Chicken shrimp & smoked sausage gumbo
- Prep Time: 20 minutes
- Cook Time: 1 hour 30 minutes
- Total Time: 1 hour 50 minutes
- Yield: 8 servings 1x
- Category: Dinner
- Cuisine: American
Description
Louisiana-style chicken and sausage gumbo.
Ingredients
- 1/4 cup vegetable oil
- 1/4 tsp Salt
- 1/2 tsp Pepper
- 1/2 tsp garlic powder
- 2 pounds chicken thighs, skinless
- 14 oz smoked sausage, sliced
- 1/2 cup flour
- 1/4 cup unsalted butter
- 1 green pepper, diced
- 1 large onion, diced
- 1 cup diced celery (2-3 stalks)
- 2 tablespoons creole seasoning
- 2 teaspoons smoked paprika
- 1 tablespoon of dried or fresh thyme
- 2 bay leaves
- 4 cups chicken stock
- 1 cups water
- 1/2 teaspoon parsley
- 1 tablespoon gumbo file
Instructions
Prep-work
- Prepare the veggies by dicing the green pepper, onion, and celery. Set aside.

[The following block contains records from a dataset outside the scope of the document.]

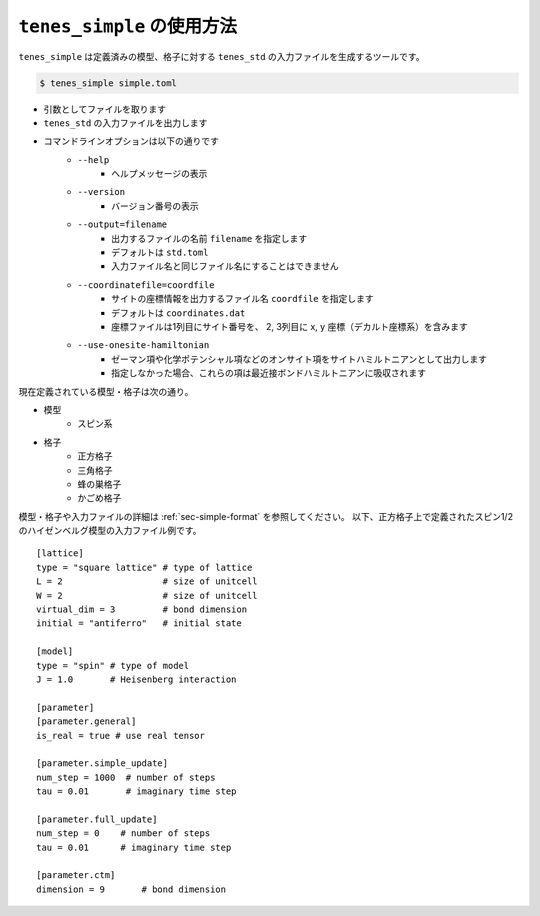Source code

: .. highlight:: none

``tenes_simple`` の使用方法
----------------------------

``tenes_simple`` は定義済みの模型、格子に対する ``tenes_std`` の入力ファイルを生成するツールです。

.. code:: bash

   $ tenes_simple simple.toml

- 引数としてファイルを取ります
- ``tenes_std`` の入力ファイルを出力します
- コマンドラインオプションは以下の通りです
   - ``--help``
      - ヘルプメッセージの表示
   - ``--version``
      - バージョン番号の表示
   - ``--output=filename``
      - 出力するファイルの名前 ``filename`` を指定します
      - デフォルトは ``std.toml``
      - 入力ファイル名と同じファイル名にすることはできません
   - ``--coordinatefile=coordfile``
      - サイトの座標情報を出力するファイル名 ``coordfile`` を指定します
      - デフォルトは ``coordinates.dat``
      - 座標ファイルは1列目にサイト番号を、 2, 3列目に x, y 座標（デカルト座標系）を含みます
   - ``--use-onesite-hamiltonian``
      - ゼーマン項や化学ポテンシャル項などのオンサイト項をサイトハミルトニアンとして出力します
      - 指定しなかった場合、これらの項は最近接ボンドハミルトニアンに吸収されます

現在定義されている模型・格子は次の通り。

- 模型
   - スピン系
- 格子
   - 正方格子
   - 三角格子
   - 蜂の巣格子
   - かごめ格子

模型・格子や入力ファイルの詳細は :ref:`sec-simple-format` を参照してください。
以下、正方格子上で定義されたスピン1/2のハイゼンベルグ模型の入力ファイル例です。

::

   [lattice]
   type = "square lattice" # type of lattice
   L = 2                   # size of unitcell
   W = 2                   # size of unitcell
   virtual_dim = 3         # bond dimension
   initial = "antiferro"   # initial state

   [model]
   type = "spin" # type of model
   J = 1.0       # Heisenberg interaction

   [parameter]
   [parameter.general]
   is_real = true # use real tensor

   [parameter.simple_update]
   num_step = 1000  # number of steps
   tau = 0.01       # imaginary time step

   [parameter.full_update]
   num_step = 0    # number of steps
   tau = 0.01      # imaginary time step

   [parameter.ctm]
   dimension = 9       # bond dimension

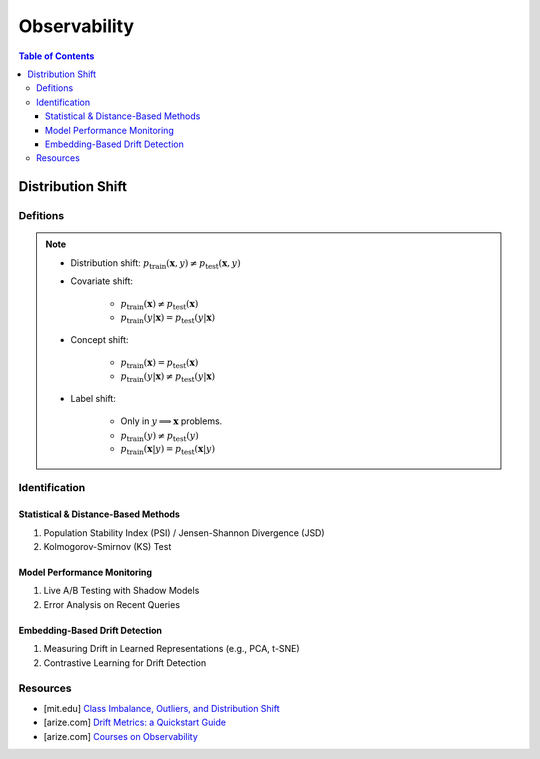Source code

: ###################################################################################
Observability
###################################################################################
.. contents:: Table of Contents
	:depth: 3
	:local:
	:backlinks: none

***********************************************************************************
Distribution Shift
***********************************************************************************
Defitions
===================================================================================
.. note::
	* Distribution shift: :math:`p_{\text{train}}(\mathbf{x},y)\neq p_{\text{test}}(\mathbf{x},y)`
	* Covariate shift: 

		* :math:`p_{\text{train}}(\mathbf{x})\neq p_{\text{test}}(\mathbf{x})`
		* :math:`p_{\text{train}}(y|\mathbf{x})=p_{\text{test}}(y|\mathbf{x})`
	* Concept shift:

		* :math:`p_{\text{train}}(\mathbf{x})=p_{\text{test}}(\mathbf{x})`
		* :math:`p_{\text{train}}(y|\mathbf{x})\neq p_{\text{test}}(y|\mathbf{x})`
	* Label shift:

		* Only in :math:`y\implies\mathbf{x}` problems.
		* :math:`p_{\text{train}}(y)\neq p_{\text{test}}(y)`
		* :math:`p_{\text{train}}(\mathbf{x}|y)=p_{\text{test}}(\mathbf{x}|y)`

Identification 
===================================================================================
Statistical & Distance-Based Methods
-----------------------------------------------------------------------------------
#. Population Stability Index (PSI) / Jensen-Shannon Divergence (JSD)  
#. Kolmogorov-Smirnov (KS) Test 

Model Performance Monitoring
-----------------------------------------------------------------------------------
#. Live A/B Testing with Shadow Models  
#. Error Analysis on Recent Queries  

Embedding-Based Drift Detection
-----------------------------------------------------------------------------------
#. Measuring Drift in Learned Representations (e.g., PCA, t-SNE)  
#. Contrastive Learning for Drift Detection  

Resources
===================================================================================
- [mit.edu] `Class Imbalance, Outliers, and Distribution Shift <https://dcai.csail.mit.edu/2024/imbalance-outliers-shift/>`_	
- [arize.com] `Drift Metrics: a Quickstart Guide <https://arize.com/blog-course/drift/>`_
- [arize.com] `Courses on Observability <https://courses.arize.com/courses/>`_
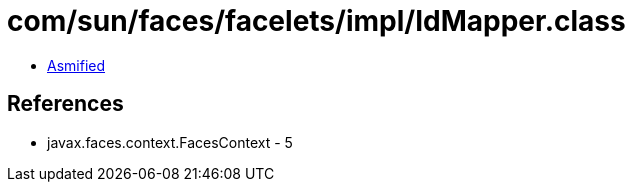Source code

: = com/sun/faces/facelets/impl/IdMapper.class

 - link:IdMapper-asmified.java[Asmified]

== References

 - javax.faces.context.FacesContext - 5
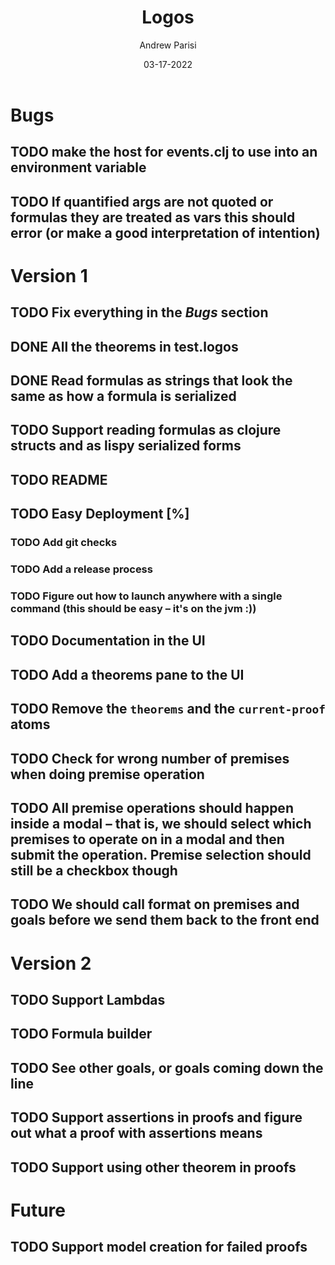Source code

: #+title: Logos
#+date: 03-17-2022
#+author: Andrew Parisi

* Bugs
** TODO make the host for events.clj to use into an environment variable
** TODO If quantified args are not quoted or formulas they are treated as vars this should error (or make a good interpretation of intention)

* Version 1
** TODO Fix everything in the [[Bugs]] section
** DONE All the theorems in test.logos
CLOSED: [2022-03-19 Sat 18:20]
** DONE Read formulas as strings that look the same as how a formula is serialized
CLOSED: [2022-03-19 Sat 22:05]
** TODO Support reading formulas as clojure structs and as lispy serialized forms
** TODO README
** TODO Easy Deployment [%]
*** TODO Add git checks
*** TODO Add a release process
*** TODO Figure out how to launch anywhere with a single command (this should be easy -- it's on the jvm :))
** TODO Documentation in the UI
** TODO Add a theorems pane to the UI
** TODO Remove the =theorems= and the =current-proof= atoms
** TODO Check for wrong number of premises when doing premise operation
** TODO All premise operations should happen inside a modal -- that is, we should select which premises to operate on in a modal and then submit the operation. Premise selection should still be a checkbox though
** TODO We should call format on premises and goals before we send them back to the front end
* Version 2
** TODO Support Lambdas
** TODO Formula builder
** TODO See other goals, or goals coming down the line
** TODO Support assertions in proofs and figure out what a proof with assertions means
** TODO Support using other theorem in proofs

* Future
** TODO Support model creation for failed proofs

- Add the oil to a large Dutch oven pot over medium heat. While the oil is heating up, season the chicken with salt, pepper, smoked paprika, and garlic powder. Once the oil is hot, place the chicken thighs in the pot. Brown on each side until they are golden brown. Remove the chicken from the pot and set aside, then add in the sausage and cook until browned.
- Remove the sausage and set aside with the chicken thighs.
Making the Roux
- Add the cold butter and flour to the same pot and heat over medium heat. Whisk the oil, flour, and butter together until they become a caramel color.
- This should take 20-30 minutes. Do not walk away while your roux is cooking; you don’t want it to burn.
- Once your roux reaches a caramel color, remove it from the heat and allow it to cool for about 5 minutes.
Making the gumbo
- Return the roux to the heat and stir in the peppers, onions, and celery. Cook for 10 minutes, stirring occasionally.
- Add the chicken, sausage, creole seasoning, smoked paprika, and thyme. Stir everything together and cook for 5-7 minutes.
- Add the bay leaves and pour in the chicken stock and water. Bring the pot to a rolling boil and let it simmer on low for 45-50 minutes.
- Add the parsley (and shrimp, if using), and let it simmer for another 5-10 minutes.
- Stir in the gumbo file.
- Serve over rice, grits, or with your favorite fresh bread.
Notes
You can adjust the seasonings to your preference. I did not add salt to this recipe because the creole seasoning contains enough salt for my liking. I encourage you to adjust as you please. Enjoy!

Alright this is about to be my next meal when I get home! I can’t wait and I’ll send you a picture!